Start Information given

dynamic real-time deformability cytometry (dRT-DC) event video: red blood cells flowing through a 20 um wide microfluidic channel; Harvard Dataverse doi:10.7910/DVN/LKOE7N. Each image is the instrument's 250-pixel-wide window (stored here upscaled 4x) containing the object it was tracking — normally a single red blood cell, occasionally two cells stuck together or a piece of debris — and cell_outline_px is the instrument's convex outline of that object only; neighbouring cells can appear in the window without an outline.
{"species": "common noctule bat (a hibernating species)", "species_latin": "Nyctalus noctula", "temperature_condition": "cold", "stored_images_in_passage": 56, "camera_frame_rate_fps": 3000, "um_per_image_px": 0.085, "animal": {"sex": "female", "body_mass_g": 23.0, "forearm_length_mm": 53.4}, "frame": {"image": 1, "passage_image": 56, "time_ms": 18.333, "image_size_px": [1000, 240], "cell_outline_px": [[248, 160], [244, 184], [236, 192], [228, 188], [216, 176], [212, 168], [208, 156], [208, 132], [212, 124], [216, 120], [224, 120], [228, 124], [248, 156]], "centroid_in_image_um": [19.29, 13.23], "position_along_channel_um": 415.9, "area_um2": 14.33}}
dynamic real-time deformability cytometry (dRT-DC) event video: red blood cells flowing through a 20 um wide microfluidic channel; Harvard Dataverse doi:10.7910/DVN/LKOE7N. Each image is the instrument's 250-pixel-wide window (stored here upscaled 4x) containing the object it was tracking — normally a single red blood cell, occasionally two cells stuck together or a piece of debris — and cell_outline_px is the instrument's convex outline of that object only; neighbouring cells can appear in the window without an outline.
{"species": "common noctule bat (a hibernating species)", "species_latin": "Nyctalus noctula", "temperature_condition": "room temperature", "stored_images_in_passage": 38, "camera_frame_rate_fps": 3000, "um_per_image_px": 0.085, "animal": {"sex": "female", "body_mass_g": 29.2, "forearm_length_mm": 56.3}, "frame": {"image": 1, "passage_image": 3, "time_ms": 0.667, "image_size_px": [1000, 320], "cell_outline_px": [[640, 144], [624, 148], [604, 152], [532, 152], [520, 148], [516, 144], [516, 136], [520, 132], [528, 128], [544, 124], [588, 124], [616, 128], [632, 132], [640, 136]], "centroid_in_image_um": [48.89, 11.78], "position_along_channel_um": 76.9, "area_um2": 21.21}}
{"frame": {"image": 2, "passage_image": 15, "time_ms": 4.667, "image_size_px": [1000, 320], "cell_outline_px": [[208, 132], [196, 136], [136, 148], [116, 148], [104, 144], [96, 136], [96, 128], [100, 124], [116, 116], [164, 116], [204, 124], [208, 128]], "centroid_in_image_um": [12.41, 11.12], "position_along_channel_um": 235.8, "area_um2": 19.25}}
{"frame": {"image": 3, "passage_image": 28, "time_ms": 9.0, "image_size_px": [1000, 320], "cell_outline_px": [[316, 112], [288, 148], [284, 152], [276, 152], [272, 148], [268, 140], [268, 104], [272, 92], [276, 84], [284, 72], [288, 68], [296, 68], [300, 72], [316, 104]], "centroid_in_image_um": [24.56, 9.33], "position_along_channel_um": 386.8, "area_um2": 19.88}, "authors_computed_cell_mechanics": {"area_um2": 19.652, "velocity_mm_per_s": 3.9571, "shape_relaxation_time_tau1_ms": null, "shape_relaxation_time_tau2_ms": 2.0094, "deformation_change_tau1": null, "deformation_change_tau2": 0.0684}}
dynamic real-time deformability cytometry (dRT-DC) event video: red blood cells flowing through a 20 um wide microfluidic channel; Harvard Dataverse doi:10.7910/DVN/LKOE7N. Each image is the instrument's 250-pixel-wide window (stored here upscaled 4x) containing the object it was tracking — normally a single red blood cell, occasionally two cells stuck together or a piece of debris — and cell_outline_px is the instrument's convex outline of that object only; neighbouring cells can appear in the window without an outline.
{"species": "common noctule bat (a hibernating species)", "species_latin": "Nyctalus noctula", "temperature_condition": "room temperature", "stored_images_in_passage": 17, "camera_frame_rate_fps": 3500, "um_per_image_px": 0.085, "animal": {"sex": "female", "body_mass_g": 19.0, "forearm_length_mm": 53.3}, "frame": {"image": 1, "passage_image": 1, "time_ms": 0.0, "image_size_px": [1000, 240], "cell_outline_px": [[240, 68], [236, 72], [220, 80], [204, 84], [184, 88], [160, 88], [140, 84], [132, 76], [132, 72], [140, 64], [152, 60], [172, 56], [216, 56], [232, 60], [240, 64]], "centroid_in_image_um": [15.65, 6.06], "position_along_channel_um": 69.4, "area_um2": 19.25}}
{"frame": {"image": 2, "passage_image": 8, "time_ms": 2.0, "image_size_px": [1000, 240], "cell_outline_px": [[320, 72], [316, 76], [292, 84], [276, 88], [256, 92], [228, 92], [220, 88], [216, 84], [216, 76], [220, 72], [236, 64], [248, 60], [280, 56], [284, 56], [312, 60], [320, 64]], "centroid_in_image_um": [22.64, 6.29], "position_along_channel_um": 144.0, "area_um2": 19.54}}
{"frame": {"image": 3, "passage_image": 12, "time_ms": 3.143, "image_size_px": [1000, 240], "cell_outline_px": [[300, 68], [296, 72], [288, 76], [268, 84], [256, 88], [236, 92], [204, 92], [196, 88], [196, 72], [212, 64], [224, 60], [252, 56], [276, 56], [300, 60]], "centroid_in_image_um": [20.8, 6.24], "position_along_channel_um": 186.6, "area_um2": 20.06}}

End Information given

[What the exercise asks] Return the material exactly as it stands.

[Answer to the problem]
dynamic real-time deformability cytometry (dRT-DC) event video: red blood cells flowing through a 20 um wide microfluidic channel; Harvard Dataverse doi:10.7910/DVN/LKOE7N. Each image is the instrument's 250-pixel-wide window (stored here upscaled 4x) containing the object it was tracking — normally a single red blood cell, occasionally two cells stuck together or a piece of debris — and cell_outline_px is the instrument's convex outline of that object only; neighbouring cells can appear in the window without an outline.
{"species": "common noctule bat (a hibernating species)", "species_latin": "Nyctalus noctula", "temperature_condition": "cold", "stored_images_in_passage": 56, "camera_frame_rate_fps": 3000, "um_per_image_px": 0.085, "animal": {"sex": "female", "body_mass_g": 23.0, "forearm_length_mm": 53.4}, "frame": {"image": 1, "passage_image": 56, "time_ms": 18.333, "image_size_px": [1000, 240], "cell_outline_px": [[248, 160], [244, 184], [236, 192], [228, 188], [216, 176], [212, 168], [208, 156], [208, 132], [212, 124], [216, 120], [224, 120], [228, 124], [248, 156]], "centroid_in_image_um": [19.29, 13.23], "position_along_channel_um": 415.9, "area_um2": 14.33}}
dynamic real-time deformability cytometry (dRT-DC) event video: red blood cells flowing through a 20 um wide microfluidic channel; Harvard Dataverse doi:10.7910/DVN/LKOE7N. Each image is the instrument's 250-pixel-wide window (stored here upscaled 4x) containing the object it was tracking — normally a single red blood cell, occasionally two cells stuck together or a piece of debris — and cell_outline_px is the instrument's convex outline of that object only; neighbouring cells can appear in the window without an outline.
{"species": "common noctule bat (a hibernating species)", "species_latin": "Nyctalus noctula", "temperature_condition": "room temperature", "stored_images_in_passage": 38, "camera_frame_rate_fps": 3000, "um_per_image_px": 0.085, "animal": {"sex": "female", "body_mass_g": 29.2, "forearm_length_mm": 56.3}, "frame": {"image": 1, "passage_image": 3, "time_ms": 0.667, "image_size_px": [1000, 320], "cell_outline_px": [[640, 144], [624, 148], [604, 152], [532, 152], [520, 148], [516, 144], [516, 136], [520, 132], [528, 128], [544, 124], [588, 124], [616, 128], [632, 132], [640, 136]], "centroid_in_image_um": [48.89, 11.78], "position_along_channel_um": 76.9, "area_um2": 21.21}}
{"frame": {"image": 2, "passage_image": 15, "time_ms": 4.667, "image_size_px": [1000, 320], "cell_outline_px": [[208, 132], [196, 136], [136, 148], [116, 148], [104, 144], [96, 136], [96, 128], [100, 124], [116, 116], [164, 116], [204, 124], [208, 128]], "centroid_in_image_um": [12.41, 11.12], "position_along_channel_um": 235.8, "area_um2": 19.25}}
{"frame": {"image": 3, "passage_image": 28, "time_ms": 9.0, "image_size_px": [1000, 320], "cell_outline_px": [[316, 112], [288, 148], [284, 152], [276, 152], [272, 148], [268, 140], [268, 104], [272, 92], [276, 84], [284, 72], [288, 68], [296, 68], [300, 72], [316, 104]], "centroid_in_image_um": [24.56, 9.33], "position_along_channel_um": 386.8, "area_um2": 19.88}, "authors_computed_cell_mechanics": {"area_um2": 19.652, "velocity_mm_per_s": 3.9571, "shape_relaxation_time_tau1_ms": null, "shape_relaxation_time_tau2_ms": 2.0094, "deformation_change_tau1": null, "deformation_change_tau2": 0.0684}}
dynamic real-time deformability cytometry (dRT-DC) event video: red blood cells flowing through a 20 um wide microfluidic channel; Harvard Dataverse doi:10.7910/DVN/LKOE7N. Each image is the instrument's 250-pixel-wide window (stored here upscaled 4x) containing the object it was tracking — normally a single red blood cell, occasionally two cells stuck together or a piece of debris — and cell_outline_px is the instrument's convex outline of that object only; neighbouring cells can appear in the window without an outline.
{"species": "common noctule bat (a hibernating species)", "species_latin": "Nyctalus noctula", "temperature_condition": "room temperature", "stored_images_in_passage": 17, "camera_frame_rate_fps": 3500, "um_per_image_px": 0.085, "animal": {"sex": "female", "body_mass_g": 19.0, "forearm_length_mm": 53.3}, "frame": {"image": 1, "passage_image": 1, "time_ms": 0.0, "image_size_px": [1000, 240], "cell_outline_px": [[240, 68], [236, 72], [220, 80], [204, 84], [184, 88], [160, 88], [140, 84], [132, 76], [132, 72], [140, 64], [152, 60], [172, 56], [216, 56], [232, 60], [240, 64]], "centroid_in_image_um": [15.65, 6.06], "position_along_channel_um": 69.4, "area_um2": 19.25}}
{"frame": {"image": 2, "passage_image": 8, "time_ms": 2.0, "image_size_px": [1000, 240], "cell_outline_px": [[320, 72], [316, 76], [292, 84], [276, 88], [256, 92], [228, 92], [220, 88], [216, 84], [216, 76], [220, 72], [236, 64], [248, 60], [280, 56], [284, 56], [312, 60], [320, 64]], "centroid_in_image_um": [22.64, 6.29], "position_along_channel_um": 144.0, "area_um2": 19.54}}
{"frame": {"image": 3, "passage_image": 12, "time_ms": 3.143, "image_size_px": [1000, 240], "cell_outline_px": [[300, 68], [296, 72], [288, 76], [268, 84], [256, 88], [236, 92], [204, 92], [196, 88], [196, 72], [212, 64], [224, 60], [252, 56], [276, 56], [300, 60]], "centroid_in_image_um": [20.8, 6.24], "position_along_channel_um": 186.6, "area_um2": 20.06}}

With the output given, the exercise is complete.